Some people have a natural fluidity of movement and exuberance of spirit that enables them to fling themselves around with abandon, and yet maintain an air of dignity. Not me. Even my most reserved shuffling about looks like a one-legged penguin on anti-depressants.

I envy such people, but at the Great British Folk Festival this weekend, at Butlin’s in Skegness, I felt I’d found my soul-mate. It was a gentleman of slightly fewer years than me, but who looked equally ill at ease when dragged up to “dance” by the woman he was accompanying. My heart bled for the poor guy, who was limited to a kind of bobbing up and down, completely out of time with the music, arms semi-raised in a cross between disco and boxing, that bore as little resemblance to dancing as my own pathetic threshings. He looked every bit as comfortable and at home on a dance floor as I do. I could have hugged him. An entrant for “Strictly Come Twitching” if ever there was.

Thank you, sir.

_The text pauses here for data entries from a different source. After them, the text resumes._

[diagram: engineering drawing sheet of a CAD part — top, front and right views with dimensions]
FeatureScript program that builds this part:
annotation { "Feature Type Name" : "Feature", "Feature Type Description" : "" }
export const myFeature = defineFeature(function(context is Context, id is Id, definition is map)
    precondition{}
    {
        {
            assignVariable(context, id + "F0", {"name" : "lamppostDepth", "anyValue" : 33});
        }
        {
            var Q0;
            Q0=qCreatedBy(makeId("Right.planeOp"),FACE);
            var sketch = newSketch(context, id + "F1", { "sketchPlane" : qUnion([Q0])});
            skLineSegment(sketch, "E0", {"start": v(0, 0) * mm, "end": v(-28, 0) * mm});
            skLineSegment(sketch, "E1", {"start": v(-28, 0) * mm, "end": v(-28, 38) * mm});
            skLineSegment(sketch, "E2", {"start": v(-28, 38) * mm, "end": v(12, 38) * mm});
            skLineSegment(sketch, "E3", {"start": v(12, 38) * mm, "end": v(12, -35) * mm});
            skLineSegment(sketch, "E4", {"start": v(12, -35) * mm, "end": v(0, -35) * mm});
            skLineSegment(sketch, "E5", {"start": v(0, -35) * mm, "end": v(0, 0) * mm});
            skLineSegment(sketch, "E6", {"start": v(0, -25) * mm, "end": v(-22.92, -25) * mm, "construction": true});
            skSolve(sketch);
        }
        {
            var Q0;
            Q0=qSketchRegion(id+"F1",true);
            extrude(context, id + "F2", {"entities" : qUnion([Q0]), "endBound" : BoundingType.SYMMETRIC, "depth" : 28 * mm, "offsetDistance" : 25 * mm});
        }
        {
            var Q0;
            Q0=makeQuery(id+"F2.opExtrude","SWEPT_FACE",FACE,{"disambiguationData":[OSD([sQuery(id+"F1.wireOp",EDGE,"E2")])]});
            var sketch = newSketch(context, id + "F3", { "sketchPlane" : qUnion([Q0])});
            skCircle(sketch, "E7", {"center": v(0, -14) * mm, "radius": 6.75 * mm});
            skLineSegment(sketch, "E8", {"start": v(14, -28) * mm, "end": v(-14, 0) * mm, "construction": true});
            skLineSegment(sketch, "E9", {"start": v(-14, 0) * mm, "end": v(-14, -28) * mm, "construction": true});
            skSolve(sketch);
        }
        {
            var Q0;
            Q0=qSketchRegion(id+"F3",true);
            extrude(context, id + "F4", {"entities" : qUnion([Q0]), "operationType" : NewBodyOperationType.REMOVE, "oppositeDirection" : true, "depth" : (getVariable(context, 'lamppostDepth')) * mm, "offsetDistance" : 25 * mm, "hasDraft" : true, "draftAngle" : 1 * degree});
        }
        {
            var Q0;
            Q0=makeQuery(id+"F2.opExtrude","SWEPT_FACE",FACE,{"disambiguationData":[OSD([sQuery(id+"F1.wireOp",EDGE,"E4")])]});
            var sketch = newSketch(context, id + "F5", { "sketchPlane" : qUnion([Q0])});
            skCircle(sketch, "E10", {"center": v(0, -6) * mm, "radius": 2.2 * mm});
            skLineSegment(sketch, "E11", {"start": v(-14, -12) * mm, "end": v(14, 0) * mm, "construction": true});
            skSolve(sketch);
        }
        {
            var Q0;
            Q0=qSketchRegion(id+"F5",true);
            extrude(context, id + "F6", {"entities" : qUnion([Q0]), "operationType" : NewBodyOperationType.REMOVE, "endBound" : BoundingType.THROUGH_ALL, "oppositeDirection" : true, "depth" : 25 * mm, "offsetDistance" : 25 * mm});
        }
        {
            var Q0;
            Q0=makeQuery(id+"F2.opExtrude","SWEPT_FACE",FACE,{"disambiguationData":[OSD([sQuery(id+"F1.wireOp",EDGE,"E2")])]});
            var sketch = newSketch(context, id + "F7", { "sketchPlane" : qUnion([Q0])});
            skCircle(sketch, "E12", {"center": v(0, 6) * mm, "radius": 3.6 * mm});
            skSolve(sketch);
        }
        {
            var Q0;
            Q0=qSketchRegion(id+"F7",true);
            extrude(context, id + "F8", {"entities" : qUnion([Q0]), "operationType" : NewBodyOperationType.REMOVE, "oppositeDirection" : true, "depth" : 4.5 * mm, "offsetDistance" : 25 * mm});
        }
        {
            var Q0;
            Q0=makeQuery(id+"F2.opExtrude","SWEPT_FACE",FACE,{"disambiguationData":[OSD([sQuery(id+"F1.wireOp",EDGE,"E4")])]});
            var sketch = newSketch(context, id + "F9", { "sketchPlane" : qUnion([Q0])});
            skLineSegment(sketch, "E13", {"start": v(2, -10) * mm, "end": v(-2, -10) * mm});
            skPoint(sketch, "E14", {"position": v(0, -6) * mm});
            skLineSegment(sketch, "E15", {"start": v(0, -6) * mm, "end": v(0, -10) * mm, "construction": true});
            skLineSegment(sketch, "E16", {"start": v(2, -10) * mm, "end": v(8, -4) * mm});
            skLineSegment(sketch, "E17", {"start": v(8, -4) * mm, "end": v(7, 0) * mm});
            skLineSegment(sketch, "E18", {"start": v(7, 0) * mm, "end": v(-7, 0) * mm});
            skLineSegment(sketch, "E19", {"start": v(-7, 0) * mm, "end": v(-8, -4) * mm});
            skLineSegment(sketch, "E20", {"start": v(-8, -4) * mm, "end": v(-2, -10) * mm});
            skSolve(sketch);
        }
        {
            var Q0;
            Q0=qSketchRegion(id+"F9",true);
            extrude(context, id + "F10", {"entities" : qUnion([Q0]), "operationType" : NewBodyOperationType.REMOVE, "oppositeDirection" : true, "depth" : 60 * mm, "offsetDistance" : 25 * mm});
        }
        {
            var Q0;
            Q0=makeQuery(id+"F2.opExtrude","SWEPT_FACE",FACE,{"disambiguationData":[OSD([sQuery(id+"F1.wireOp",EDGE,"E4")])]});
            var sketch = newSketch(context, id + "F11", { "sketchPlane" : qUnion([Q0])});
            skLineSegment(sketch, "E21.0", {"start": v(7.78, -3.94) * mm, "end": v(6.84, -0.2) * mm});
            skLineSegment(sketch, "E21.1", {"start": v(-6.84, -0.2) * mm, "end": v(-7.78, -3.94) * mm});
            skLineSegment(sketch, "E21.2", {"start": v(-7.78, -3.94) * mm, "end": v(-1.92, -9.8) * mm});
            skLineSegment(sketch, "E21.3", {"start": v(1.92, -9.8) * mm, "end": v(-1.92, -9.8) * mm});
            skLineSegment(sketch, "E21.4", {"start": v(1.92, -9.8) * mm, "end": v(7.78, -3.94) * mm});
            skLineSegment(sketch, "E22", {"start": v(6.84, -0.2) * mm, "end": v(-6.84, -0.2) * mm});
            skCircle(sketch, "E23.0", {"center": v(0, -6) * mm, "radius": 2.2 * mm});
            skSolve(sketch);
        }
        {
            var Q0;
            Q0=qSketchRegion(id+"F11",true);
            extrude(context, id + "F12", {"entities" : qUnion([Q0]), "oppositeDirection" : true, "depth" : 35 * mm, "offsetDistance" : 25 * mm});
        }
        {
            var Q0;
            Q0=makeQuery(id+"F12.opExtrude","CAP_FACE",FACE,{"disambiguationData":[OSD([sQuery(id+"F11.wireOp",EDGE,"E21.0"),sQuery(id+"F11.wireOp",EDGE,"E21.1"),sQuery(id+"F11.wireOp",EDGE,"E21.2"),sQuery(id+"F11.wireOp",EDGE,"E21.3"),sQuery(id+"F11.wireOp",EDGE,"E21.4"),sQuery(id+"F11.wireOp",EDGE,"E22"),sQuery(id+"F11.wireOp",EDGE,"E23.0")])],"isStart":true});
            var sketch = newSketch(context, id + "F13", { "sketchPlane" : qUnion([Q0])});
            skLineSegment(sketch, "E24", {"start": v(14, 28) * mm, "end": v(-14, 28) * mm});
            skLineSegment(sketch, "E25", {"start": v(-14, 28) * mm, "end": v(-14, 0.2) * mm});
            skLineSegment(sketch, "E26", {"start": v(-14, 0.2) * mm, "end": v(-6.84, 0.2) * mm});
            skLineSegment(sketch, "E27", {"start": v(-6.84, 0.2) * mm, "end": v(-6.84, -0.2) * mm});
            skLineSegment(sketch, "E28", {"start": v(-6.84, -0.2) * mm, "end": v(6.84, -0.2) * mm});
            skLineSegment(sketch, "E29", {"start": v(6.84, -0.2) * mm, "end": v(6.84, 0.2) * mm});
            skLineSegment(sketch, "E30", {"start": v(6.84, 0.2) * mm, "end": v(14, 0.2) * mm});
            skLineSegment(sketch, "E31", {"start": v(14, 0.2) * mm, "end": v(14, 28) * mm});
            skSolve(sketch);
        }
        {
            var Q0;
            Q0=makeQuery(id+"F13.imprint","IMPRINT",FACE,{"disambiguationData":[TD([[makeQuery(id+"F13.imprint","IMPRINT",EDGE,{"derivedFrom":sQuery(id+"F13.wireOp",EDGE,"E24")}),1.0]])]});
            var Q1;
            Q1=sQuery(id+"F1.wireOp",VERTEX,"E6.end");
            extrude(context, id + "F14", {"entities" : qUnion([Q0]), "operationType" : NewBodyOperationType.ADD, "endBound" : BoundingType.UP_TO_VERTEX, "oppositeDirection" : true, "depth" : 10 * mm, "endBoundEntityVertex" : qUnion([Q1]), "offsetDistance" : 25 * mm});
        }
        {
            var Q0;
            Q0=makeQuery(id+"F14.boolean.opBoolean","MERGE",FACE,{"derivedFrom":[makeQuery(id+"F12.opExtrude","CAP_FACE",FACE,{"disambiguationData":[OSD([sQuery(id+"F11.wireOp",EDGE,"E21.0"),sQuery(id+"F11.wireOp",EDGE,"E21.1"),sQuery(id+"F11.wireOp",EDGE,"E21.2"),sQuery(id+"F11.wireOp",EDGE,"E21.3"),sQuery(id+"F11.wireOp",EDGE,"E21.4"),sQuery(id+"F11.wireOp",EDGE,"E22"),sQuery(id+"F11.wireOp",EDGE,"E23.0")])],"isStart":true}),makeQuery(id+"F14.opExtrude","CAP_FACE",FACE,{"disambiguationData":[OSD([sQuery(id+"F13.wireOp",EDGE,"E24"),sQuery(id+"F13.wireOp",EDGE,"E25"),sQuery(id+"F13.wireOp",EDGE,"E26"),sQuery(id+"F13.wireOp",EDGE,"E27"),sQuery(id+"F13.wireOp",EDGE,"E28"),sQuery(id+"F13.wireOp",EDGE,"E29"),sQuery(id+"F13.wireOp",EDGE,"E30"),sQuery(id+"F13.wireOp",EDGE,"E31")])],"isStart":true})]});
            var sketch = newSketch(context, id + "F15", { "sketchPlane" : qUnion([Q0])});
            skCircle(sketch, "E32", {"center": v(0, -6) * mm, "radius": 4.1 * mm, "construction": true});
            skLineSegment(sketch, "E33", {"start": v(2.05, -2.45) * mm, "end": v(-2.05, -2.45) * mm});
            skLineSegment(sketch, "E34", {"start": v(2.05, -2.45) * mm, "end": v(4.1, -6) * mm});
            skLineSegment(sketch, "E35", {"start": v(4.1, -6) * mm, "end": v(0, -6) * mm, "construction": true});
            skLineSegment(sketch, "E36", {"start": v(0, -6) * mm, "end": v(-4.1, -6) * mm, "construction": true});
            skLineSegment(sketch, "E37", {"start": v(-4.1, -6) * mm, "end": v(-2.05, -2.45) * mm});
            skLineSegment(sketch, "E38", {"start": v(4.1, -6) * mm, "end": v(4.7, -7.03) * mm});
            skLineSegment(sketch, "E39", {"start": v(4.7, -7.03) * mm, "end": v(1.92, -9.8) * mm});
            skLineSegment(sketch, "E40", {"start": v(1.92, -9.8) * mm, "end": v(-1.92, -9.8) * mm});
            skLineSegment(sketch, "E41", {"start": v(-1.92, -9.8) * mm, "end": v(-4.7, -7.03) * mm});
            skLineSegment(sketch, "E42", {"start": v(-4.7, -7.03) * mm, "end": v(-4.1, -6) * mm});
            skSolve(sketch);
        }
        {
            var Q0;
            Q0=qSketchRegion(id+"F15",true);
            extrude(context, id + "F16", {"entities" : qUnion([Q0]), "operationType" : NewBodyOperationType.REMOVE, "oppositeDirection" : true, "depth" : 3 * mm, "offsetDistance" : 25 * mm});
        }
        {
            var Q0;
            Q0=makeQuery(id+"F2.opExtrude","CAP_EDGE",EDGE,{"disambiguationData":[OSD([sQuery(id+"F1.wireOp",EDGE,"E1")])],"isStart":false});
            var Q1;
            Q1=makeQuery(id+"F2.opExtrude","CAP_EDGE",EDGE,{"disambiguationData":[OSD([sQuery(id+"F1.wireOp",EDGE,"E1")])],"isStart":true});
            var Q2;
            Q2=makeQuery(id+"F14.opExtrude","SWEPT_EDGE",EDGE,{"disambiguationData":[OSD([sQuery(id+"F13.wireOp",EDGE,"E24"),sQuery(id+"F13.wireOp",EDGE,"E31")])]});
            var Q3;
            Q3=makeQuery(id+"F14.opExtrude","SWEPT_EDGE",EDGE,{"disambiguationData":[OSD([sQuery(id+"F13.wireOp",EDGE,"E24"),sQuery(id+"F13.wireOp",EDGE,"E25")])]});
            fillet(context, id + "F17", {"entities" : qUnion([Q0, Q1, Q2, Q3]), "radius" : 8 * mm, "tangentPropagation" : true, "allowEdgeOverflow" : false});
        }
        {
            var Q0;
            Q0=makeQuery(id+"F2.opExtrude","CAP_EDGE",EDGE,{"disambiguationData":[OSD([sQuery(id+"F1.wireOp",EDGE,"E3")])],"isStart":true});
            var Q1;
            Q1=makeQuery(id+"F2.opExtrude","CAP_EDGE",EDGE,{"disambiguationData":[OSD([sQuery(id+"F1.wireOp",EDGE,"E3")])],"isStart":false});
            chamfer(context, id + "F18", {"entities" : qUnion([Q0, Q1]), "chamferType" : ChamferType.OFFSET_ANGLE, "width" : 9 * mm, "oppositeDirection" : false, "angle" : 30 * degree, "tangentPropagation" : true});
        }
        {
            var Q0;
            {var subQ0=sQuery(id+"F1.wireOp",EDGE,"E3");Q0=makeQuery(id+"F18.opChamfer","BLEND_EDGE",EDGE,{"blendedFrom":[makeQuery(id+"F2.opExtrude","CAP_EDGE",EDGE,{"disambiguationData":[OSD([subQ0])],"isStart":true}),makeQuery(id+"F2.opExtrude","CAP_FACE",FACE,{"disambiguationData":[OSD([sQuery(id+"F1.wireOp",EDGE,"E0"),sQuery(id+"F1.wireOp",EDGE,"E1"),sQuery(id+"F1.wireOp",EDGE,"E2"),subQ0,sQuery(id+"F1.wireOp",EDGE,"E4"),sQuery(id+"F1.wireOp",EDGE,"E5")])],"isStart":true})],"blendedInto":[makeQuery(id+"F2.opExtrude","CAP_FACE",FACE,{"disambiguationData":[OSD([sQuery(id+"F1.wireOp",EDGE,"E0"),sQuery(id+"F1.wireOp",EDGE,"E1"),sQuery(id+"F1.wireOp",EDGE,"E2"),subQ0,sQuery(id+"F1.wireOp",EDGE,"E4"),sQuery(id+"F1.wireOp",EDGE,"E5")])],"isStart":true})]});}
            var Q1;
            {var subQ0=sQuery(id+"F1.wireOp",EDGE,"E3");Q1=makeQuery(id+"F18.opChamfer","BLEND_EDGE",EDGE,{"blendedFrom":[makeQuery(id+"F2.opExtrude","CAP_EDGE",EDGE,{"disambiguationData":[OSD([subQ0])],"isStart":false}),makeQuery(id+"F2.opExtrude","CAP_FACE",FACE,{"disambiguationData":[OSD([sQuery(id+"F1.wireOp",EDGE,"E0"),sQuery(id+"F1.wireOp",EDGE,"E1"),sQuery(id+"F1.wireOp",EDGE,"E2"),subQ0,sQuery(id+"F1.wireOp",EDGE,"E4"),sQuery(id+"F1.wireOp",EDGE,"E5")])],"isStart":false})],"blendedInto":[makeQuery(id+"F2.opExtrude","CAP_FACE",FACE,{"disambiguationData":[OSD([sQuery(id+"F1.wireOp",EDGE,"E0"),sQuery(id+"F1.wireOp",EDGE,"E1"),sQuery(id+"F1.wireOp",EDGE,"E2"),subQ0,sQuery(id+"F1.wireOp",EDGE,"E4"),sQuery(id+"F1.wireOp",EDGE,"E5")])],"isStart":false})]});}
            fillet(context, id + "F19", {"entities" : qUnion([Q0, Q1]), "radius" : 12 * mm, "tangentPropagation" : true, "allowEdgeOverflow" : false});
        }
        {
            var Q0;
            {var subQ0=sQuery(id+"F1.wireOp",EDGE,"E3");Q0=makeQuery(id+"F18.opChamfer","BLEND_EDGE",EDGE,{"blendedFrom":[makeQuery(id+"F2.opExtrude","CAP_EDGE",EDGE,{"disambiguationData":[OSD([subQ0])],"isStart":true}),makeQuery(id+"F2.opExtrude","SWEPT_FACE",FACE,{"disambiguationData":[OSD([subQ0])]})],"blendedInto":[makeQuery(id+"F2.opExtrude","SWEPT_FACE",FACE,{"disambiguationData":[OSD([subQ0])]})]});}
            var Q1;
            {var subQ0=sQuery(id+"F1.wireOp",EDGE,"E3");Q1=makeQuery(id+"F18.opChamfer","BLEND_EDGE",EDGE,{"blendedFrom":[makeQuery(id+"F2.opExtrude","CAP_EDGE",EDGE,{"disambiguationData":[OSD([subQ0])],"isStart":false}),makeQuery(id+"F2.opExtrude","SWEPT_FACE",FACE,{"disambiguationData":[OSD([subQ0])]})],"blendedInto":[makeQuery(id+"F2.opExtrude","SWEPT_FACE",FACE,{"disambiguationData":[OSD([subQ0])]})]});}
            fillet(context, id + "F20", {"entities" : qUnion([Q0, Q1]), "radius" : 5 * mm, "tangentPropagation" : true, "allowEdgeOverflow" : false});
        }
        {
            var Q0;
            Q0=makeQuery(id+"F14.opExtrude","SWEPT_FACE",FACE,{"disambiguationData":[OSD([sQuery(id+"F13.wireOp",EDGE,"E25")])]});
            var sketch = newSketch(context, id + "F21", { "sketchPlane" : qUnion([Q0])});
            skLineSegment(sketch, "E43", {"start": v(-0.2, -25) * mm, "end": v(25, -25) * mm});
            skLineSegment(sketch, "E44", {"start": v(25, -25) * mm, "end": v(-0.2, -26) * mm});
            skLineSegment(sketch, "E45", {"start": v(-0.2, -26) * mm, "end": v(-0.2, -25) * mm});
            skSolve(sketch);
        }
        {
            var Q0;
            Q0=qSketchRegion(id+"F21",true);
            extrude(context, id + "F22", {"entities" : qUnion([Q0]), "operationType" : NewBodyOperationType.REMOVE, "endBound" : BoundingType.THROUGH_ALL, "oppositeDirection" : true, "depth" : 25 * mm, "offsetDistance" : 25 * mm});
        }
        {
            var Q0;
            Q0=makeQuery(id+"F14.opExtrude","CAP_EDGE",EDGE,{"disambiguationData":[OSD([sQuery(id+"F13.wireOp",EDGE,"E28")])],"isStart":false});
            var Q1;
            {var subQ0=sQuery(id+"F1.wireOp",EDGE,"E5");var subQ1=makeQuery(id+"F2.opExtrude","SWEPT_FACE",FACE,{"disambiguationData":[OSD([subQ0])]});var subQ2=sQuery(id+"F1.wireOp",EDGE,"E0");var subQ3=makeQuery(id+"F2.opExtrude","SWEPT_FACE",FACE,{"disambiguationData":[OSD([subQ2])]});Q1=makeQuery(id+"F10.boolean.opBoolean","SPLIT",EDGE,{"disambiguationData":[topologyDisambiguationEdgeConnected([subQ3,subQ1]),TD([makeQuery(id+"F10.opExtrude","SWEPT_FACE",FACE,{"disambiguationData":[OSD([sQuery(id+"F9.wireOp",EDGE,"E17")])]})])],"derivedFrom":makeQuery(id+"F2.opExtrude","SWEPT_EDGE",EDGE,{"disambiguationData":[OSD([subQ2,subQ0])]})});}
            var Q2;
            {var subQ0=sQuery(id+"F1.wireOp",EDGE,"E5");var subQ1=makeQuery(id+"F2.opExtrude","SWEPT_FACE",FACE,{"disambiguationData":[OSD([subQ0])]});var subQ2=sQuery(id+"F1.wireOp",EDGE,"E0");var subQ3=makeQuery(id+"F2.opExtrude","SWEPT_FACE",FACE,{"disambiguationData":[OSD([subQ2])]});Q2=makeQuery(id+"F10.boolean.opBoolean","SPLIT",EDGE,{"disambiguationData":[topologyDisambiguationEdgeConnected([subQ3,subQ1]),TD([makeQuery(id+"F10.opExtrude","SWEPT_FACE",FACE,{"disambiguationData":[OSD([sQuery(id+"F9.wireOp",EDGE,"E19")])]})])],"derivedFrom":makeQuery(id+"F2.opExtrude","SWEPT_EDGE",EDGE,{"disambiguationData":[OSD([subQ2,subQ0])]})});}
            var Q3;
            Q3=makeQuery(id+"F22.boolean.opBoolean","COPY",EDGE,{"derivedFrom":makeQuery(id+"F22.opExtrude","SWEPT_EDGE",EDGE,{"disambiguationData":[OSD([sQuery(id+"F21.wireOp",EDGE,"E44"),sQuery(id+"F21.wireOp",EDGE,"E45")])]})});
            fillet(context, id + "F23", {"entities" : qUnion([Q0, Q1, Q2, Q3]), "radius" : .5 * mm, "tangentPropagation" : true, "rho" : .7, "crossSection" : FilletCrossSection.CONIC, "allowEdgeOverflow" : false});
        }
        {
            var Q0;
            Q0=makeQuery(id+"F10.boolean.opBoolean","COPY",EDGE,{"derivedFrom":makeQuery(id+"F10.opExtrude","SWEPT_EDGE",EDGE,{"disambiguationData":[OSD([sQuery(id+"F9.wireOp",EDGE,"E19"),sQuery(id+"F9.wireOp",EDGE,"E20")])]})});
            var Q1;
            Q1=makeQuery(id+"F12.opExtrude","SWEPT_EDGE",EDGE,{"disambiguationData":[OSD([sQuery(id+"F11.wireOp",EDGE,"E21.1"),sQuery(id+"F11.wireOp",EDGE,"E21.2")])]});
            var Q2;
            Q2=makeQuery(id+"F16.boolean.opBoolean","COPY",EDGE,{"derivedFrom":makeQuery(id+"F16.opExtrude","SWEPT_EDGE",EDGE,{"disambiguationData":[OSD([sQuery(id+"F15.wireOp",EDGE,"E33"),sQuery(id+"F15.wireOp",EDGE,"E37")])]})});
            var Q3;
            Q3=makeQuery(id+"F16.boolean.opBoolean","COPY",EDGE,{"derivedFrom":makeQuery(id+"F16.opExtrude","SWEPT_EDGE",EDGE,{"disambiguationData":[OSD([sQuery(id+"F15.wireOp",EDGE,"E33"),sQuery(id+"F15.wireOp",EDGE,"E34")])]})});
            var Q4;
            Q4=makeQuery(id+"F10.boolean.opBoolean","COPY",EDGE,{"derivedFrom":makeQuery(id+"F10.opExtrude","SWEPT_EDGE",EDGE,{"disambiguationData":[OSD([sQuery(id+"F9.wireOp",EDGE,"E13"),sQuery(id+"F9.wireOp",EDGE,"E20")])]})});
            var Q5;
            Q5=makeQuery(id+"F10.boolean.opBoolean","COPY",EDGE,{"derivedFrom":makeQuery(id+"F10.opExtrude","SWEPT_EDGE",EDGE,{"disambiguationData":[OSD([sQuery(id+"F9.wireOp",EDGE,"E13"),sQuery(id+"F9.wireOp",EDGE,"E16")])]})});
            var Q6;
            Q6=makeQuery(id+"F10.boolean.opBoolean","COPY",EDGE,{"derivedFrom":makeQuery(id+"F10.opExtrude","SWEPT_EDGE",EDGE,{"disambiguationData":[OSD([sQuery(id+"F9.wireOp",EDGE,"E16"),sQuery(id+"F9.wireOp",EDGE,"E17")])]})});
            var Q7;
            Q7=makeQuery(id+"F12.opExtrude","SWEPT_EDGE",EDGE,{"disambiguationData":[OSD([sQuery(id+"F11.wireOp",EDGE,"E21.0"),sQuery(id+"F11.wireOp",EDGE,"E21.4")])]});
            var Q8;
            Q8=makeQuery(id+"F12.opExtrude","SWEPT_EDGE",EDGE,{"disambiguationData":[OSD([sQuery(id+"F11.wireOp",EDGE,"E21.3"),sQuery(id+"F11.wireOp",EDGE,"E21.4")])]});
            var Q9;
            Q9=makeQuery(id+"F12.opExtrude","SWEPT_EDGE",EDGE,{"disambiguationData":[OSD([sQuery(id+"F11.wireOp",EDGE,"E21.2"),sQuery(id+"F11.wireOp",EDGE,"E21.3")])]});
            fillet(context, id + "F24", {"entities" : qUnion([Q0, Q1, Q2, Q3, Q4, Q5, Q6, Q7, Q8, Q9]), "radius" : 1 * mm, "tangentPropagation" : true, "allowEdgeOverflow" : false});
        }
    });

I no longer feel quite so alone in this world.

On Stilton

I’m usually quite keen to experience new foods, or variations on old favourites. Being something of a fan-boy for cheese in general, and a cheese on toast (the luncheon of champions) aficionado, I thought I’d give Stilton on toast a try, for two reasons: a) I’d never tried it before, and b) more significantly, it was the only cheese available in my fridge when lunch time swung around.

My verdict? – Don’t bother.

Strangely, it doesn’t melt quite the same as a nice Cheddar, Red Leicester or even a crumbly Lancashire or Cheshire. It’s possibly due to the mouldy bits, but it just doesn’t quite hack it in the melting department. The flavour isn’t really good for cheese on toast, either. It’s just, I don’t know, wrong.

So – there’s today’s top food tip.

Be glad that I do it so you don’t have to. No, you don’t have to thank me.